One method of rhabdomancy was setting a number of staffs on end and observing where they fall, to divine the direction one should travel, or to find answers to certain questions.〔N. Homes, ''Daemonologie and Theologie'' 1650, viii. p.80〕〔Brand, ''Popular Antiquities'' 1844, iii. p.332〕 It has also been used for divination by arrows (which have wooden shafts) - otherwise known as belomancy.〔Howitt trans. Ennemoser ''The History of Magic'' 1893, ii. p.460〕 Less commonly it has been assigned to the I Ching, which traditionally uses a bundle of yarrow shoots,〔J. Thomson trans. Cornelius Pauw. ''Philosophical Dissertations on the Egyptians and Chinese.'' London: T. Chapman, 1795. II. 164.〕 and also dowsing, which often uses a wooden stick.〔Thomas Gamaliel Bradford. ''Encyclopædia Americana'' Desilver, Thomas, & Co., 1835. XI. p.8.〕〔Gaynor (ed.) ''Dictionary of Mysticism'' 1953 (1974) p.155〕
Rhabdomancy has been used in reference to a number of Biblical verses. St Jerome connected Hosea 4.12, which reads "My people ask counsel at their stocks, and their staff declareth unto them" (KJV), to Ancient Greek rhabdomantic practices.〔J.S. Forsyth. ''Demonologia; or, Natural knowledge revealed.'' London, John Bumpus, 1827. p.156〕〔''Encyclopaedia Britannica'' (3rd ed.) 1797, vol.
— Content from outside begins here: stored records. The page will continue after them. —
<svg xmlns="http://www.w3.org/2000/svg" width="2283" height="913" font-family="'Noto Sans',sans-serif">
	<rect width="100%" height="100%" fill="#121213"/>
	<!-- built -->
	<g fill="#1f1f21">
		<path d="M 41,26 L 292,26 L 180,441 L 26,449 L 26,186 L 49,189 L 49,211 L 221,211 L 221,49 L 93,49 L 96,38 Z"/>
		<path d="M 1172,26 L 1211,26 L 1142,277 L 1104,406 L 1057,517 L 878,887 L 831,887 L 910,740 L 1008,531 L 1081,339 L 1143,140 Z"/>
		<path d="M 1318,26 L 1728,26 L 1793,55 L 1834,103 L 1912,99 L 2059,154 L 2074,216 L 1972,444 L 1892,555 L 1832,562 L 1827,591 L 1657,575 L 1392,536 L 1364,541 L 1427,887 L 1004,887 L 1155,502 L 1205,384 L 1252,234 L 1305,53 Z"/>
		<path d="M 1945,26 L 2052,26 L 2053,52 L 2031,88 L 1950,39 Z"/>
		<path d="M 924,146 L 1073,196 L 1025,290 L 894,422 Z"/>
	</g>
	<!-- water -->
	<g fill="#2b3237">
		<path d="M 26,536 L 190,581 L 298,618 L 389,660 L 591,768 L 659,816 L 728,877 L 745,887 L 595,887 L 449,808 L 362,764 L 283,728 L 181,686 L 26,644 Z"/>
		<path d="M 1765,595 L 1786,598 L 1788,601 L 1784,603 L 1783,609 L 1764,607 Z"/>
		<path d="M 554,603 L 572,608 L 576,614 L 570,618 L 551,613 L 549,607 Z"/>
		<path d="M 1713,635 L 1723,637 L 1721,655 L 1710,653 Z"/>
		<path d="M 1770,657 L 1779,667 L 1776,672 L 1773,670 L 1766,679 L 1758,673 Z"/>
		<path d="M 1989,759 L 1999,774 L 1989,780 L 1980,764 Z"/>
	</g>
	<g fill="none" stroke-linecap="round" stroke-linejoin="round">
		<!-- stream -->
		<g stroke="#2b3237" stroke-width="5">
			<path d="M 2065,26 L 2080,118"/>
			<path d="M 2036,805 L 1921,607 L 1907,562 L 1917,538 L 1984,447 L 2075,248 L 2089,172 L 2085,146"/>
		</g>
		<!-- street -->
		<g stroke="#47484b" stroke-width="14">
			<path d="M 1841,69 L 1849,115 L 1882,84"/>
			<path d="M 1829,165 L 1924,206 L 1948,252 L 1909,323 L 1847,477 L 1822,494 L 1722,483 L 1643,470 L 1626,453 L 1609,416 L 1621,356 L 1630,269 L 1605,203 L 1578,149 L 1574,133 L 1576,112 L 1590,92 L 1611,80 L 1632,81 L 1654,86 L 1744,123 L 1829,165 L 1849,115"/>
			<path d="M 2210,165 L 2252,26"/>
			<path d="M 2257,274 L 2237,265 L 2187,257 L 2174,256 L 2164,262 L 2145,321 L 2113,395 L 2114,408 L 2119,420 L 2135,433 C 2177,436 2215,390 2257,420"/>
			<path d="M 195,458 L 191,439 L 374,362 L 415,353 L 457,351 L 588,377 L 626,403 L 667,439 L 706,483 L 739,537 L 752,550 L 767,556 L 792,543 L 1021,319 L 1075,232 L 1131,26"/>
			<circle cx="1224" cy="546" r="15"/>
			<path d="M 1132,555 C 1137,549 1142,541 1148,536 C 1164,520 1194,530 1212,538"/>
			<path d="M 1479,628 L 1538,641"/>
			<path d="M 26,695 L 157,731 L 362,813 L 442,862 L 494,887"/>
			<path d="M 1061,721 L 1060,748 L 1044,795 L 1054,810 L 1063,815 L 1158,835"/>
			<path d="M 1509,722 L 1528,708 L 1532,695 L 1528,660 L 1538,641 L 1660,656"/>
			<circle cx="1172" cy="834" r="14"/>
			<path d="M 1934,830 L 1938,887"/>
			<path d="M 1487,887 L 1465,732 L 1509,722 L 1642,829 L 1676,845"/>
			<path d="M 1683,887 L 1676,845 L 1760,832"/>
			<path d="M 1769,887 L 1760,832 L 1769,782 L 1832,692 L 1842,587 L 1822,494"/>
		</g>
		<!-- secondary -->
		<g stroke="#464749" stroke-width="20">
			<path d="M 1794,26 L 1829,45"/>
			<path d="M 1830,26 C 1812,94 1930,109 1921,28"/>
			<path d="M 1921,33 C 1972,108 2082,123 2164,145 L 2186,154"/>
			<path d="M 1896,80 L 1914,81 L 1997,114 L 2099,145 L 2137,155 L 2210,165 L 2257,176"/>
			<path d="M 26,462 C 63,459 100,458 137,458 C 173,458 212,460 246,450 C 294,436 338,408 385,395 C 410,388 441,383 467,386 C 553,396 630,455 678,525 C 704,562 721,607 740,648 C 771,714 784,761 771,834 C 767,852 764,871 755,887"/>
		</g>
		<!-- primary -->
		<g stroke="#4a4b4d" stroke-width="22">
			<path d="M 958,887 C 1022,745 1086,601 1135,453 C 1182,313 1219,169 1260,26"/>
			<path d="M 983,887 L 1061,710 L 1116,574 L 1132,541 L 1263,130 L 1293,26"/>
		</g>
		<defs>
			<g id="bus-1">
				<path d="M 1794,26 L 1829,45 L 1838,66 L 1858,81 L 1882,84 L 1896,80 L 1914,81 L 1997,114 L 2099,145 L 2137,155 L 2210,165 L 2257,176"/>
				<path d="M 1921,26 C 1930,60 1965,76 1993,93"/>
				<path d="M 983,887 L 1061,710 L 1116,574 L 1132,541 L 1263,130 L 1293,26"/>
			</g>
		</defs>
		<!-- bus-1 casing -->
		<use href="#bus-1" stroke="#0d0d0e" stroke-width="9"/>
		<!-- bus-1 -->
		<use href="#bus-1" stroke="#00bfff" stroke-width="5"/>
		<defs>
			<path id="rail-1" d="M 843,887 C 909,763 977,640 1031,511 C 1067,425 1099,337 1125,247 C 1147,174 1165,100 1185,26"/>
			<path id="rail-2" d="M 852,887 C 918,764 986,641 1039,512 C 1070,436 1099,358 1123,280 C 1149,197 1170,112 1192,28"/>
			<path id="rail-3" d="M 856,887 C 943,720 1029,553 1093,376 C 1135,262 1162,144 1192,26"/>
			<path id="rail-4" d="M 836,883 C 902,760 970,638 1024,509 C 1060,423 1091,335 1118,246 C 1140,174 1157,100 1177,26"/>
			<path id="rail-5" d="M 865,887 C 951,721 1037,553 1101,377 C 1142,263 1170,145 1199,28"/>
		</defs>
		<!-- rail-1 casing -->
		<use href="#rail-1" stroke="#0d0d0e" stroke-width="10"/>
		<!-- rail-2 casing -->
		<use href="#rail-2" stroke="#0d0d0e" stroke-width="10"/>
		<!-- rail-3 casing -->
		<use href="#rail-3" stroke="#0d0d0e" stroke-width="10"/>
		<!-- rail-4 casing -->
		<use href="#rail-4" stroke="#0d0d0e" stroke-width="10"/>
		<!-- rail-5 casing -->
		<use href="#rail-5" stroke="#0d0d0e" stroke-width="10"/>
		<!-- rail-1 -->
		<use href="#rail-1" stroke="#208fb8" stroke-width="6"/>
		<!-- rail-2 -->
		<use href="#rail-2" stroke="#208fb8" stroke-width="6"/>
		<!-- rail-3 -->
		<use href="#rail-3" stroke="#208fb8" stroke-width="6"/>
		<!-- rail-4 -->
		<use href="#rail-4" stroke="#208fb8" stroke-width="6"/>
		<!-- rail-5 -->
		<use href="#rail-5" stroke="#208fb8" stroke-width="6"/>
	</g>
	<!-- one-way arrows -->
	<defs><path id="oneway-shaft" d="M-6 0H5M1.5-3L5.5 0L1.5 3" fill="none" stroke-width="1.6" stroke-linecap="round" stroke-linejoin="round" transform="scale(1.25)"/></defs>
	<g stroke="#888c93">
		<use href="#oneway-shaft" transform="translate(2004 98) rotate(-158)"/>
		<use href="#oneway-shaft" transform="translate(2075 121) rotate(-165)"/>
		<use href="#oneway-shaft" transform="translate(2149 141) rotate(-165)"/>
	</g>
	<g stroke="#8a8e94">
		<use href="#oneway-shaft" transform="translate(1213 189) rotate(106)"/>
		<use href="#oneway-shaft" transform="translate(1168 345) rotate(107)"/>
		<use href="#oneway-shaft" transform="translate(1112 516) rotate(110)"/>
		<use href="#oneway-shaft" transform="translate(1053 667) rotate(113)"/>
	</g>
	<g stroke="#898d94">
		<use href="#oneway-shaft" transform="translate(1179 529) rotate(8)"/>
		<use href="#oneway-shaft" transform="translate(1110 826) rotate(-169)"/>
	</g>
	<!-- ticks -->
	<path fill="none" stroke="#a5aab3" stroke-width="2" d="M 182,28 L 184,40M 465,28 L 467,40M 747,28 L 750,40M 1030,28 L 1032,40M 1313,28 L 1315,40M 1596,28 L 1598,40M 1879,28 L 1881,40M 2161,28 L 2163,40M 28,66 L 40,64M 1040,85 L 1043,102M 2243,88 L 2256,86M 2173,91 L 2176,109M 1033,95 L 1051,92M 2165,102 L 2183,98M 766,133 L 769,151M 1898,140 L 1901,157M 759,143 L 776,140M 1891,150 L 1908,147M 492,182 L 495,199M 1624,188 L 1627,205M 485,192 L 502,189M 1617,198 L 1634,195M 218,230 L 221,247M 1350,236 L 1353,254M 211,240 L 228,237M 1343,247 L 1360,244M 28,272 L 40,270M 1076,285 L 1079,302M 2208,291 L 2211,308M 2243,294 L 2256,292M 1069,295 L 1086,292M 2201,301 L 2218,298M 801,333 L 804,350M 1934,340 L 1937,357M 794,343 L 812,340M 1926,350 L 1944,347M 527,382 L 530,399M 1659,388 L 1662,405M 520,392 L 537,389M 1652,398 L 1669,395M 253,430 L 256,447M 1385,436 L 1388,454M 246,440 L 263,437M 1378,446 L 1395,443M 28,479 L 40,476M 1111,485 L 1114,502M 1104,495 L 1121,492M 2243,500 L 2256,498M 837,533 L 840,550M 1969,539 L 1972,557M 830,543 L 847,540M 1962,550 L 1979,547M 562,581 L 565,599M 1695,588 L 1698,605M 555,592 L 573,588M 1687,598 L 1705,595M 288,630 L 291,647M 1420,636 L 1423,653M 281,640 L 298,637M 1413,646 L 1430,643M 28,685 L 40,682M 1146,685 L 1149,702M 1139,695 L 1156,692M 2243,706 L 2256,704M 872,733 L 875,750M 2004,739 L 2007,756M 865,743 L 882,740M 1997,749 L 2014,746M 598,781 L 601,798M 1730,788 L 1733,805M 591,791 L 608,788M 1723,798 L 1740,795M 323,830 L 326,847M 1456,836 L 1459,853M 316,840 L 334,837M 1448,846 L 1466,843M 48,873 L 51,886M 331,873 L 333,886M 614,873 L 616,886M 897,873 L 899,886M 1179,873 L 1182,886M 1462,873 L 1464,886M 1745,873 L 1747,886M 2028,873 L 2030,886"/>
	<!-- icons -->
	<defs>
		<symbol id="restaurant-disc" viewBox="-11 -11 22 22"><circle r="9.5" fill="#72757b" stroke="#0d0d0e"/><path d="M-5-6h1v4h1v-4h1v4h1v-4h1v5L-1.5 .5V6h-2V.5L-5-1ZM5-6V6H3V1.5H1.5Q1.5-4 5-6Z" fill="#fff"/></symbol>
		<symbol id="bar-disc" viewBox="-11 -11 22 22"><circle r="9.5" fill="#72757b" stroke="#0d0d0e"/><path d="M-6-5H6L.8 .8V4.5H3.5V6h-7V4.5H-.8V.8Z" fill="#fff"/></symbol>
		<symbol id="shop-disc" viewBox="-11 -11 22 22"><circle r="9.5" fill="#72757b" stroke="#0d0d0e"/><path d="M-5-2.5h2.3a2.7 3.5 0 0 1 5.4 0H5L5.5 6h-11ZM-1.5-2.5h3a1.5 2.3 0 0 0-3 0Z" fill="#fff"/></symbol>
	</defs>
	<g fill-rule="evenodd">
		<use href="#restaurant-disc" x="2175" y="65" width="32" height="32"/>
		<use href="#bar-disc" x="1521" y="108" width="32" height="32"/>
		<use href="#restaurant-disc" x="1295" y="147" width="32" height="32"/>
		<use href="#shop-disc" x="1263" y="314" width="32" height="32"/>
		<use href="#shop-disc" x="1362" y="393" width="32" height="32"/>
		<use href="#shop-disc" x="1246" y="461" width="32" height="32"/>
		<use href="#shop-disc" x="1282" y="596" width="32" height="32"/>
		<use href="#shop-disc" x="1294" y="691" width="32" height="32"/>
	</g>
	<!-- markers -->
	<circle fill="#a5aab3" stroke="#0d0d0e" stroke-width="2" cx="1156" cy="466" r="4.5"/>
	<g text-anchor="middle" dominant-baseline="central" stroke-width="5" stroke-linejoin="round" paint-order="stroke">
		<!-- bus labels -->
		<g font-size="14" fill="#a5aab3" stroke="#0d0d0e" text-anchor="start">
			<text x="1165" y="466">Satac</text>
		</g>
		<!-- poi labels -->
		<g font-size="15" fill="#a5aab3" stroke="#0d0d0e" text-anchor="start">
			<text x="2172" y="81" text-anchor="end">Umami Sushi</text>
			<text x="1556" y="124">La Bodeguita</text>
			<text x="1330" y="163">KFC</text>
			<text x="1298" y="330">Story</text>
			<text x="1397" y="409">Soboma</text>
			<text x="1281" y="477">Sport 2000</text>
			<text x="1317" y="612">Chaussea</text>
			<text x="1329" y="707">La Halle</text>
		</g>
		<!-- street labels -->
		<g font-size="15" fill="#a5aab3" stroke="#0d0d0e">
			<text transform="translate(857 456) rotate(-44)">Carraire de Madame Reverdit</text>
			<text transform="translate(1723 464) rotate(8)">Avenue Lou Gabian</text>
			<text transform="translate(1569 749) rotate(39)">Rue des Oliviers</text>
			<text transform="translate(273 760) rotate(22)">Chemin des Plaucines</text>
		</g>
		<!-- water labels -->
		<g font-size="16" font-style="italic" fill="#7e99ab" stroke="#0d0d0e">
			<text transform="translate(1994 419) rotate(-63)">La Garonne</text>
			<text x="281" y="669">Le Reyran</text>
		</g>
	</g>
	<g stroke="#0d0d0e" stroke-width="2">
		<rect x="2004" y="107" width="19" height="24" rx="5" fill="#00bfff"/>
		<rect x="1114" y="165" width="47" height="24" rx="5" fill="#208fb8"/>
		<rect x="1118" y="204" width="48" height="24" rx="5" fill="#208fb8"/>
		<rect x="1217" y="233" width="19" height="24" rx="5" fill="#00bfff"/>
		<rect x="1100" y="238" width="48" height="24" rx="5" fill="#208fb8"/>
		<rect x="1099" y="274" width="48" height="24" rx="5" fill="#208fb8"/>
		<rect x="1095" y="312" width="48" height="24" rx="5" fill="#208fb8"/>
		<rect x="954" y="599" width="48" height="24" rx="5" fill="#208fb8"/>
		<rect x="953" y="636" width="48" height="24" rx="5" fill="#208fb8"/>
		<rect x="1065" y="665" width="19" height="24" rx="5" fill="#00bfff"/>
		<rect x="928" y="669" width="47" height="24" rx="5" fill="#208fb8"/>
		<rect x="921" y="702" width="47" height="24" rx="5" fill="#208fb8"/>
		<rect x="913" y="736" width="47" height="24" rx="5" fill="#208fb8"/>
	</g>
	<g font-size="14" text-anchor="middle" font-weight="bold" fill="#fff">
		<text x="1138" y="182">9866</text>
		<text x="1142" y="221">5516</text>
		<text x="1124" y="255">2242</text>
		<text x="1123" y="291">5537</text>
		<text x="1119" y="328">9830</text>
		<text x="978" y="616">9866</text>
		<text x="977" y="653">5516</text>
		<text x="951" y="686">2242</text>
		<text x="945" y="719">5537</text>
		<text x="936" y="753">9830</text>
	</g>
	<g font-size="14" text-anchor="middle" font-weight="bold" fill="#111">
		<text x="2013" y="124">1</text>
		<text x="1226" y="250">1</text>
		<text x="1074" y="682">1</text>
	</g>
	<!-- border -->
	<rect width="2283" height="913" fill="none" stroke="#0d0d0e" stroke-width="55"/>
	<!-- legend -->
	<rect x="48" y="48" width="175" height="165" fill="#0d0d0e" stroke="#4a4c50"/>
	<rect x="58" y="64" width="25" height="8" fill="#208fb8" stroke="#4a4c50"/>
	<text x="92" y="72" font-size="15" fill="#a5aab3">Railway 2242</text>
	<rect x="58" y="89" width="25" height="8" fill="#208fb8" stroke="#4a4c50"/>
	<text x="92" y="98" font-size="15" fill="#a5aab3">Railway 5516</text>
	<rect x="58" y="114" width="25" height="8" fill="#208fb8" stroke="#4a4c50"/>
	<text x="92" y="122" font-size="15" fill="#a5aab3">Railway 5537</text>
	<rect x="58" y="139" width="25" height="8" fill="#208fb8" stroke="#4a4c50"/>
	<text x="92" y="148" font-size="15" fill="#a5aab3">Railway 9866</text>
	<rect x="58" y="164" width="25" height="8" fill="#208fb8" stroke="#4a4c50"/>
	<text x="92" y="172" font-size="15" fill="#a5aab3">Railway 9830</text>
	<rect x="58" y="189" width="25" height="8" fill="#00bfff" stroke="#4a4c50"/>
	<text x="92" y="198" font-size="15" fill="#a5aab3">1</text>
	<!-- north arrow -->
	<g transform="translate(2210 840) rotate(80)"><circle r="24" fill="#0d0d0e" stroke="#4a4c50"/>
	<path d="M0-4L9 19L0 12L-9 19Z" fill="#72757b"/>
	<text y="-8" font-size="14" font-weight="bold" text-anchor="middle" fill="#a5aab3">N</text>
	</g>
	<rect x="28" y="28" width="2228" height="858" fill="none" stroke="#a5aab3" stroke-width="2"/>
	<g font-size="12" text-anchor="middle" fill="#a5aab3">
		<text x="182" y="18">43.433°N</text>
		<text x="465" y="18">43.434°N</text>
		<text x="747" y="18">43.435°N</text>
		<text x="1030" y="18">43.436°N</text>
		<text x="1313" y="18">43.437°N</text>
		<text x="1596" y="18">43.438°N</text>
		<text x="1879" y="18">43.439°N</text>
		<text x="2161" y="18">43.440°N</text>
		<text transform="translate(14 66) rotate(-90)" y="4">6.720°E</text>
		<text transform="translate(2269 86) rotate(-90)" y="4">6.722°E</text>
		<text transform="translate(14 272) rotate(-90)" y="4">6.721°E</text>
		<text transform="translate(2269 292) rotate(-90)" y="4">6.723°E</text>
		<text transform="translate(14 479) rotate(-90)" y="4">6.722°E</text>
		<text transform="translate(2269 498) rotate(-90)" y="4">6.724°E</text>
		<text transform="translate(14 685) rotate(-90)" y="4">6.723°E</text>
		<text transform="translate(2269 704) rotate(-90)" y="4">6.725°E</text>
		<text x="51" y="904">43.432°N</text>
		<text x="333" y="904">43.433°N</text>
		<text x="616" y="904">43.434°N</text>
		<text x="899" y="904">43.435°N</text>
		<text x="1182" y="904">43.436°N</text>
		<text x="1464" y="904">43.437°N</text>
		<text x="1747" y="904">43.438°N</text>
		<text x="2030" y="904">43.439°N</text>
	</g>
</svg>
VII p.67〕〔Cheyne & Black, ''Encyclopædia Biblica'' 1899, i. 1117/1〕 Thomas Browne, in his ''Pseudodoxia Epidemica'', notes that Ezekiel 21.21 describes the divination by arrows of Nebuchadnezzar II as rhabdomancy, though this can also be termed belomancy.〔Thomas Browne, ''Pseudodoxia Epidemica'' (2nd ed.) 1650, p.232.〕〔Howitt trans. Ennemoser ''The History of Magic'' 1893, ii. p.460〕 Numbers 17 has also been attributed to rhabdomancy.〔Lock trans. de Givry, ''Picture Museum of Sorcery'' 1931 (1963) viii. 311〕
W.F. Kirby, an English translator of the Kalevala, notes that in Runo 49, Väinämöinen uses rhabdomancy, or divination by rods, to learn where the sun and moon are hidden, but this interpretation is rejected by Aili Kolehmainen Johnson (1950).
==Etymology==

The word first appears in English in the mid-17th century (used in Thomas Browne's ''Pseudodoxia Epidemica'', 1646), where it is an adaptation of Late Latin ''rhabdomantia'', from a presumed (unrecorded) ancient Greek ''
*rhabdomanteia'', from the ancient Greek ῥαβδος (''rhabdos'') a rod. Liddell & Scott are "dubious" about the word's existence in Classical Greek, though the word is well attested in Patristic Greek. Note that none of the divinatory practices denoted by ''rhabdomancy'' in English are documented from ancient Greece sources.